[Date Prev][Date Next][Thread Prev][Thread Next]
[Date Index]
[Thread Index]
- Subject: Re: Of Unicode in the next Lua version
- From: David Demelier <demelier.david@...>
- Date: Wed, 19 Jun 2013 19:12:52 +0200
Le vendredi 14 juin 2013 00:29:29 Pierre-Yves Gérardy a écrit :
> On Thu, Jun 13, 2013 at 11:36 PM, Jay Carlson <nop@nop.com> wrote:
> > On Jun 12, 2013, at 9:53 AM, Pierre-Yves Gérardy wrote:
> > Don't forget getchar(S, 2) -> error("not defined at position 2"). I
> > really like Julia's idea of strings as partial functions.
> I'd prefer getchar(S, 2) --> false, 3.
>
> >> A similar function could return code points instead of strings.
> >
> > Would you use that much?
>
> Yes, before I broke Unicode support in LuLPeg, that's what I was
> using. It allows to check if a character is in a given range, and it
> is barely slower than returning a sub-string (doing the conversion in
> Lua). In LuaJIT, computing the code point with standard arithmetic
> (mod, division and floor) is faster than getting the sub-string. It
> should be even faster by using the bit library.
>
> > Miles Bader pointed out a lot of string iteration code is phrased in terms
> > of gmatch--or should be. And in that case, there are no string positions
> > at all.
> Well, in my case, it isn't, but an LPeg clone is probably not usual in
> terms of string processing.
>
> > The major problem for UTF-8 then would be convincing the pattern matcher
> > to consume an entire UTF-8 sequence for ".".
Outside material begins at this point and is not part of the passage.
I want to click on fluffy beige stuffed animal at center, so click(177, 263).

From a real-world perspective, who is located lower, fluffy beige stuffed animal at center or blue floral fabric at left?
> In the 2012 Workshop presentation, Roberto talks about deprecating the
> old patterns, so unicode in gmatch will probably never see the light
> of day... I don't know if/how he plans to handle Unicode in LPeg.
>
Please do not, it will break scripts again. This is a very big breakage. The
current patterns are very great and I would like to keep them as they are very
simple.
> As posted in the other thread, I plan to tackle this in LuLPeg with
> P8(), R8() and S8(), that will live alongside their byte-matching
> cousins.
>
> -- Pierre-Yves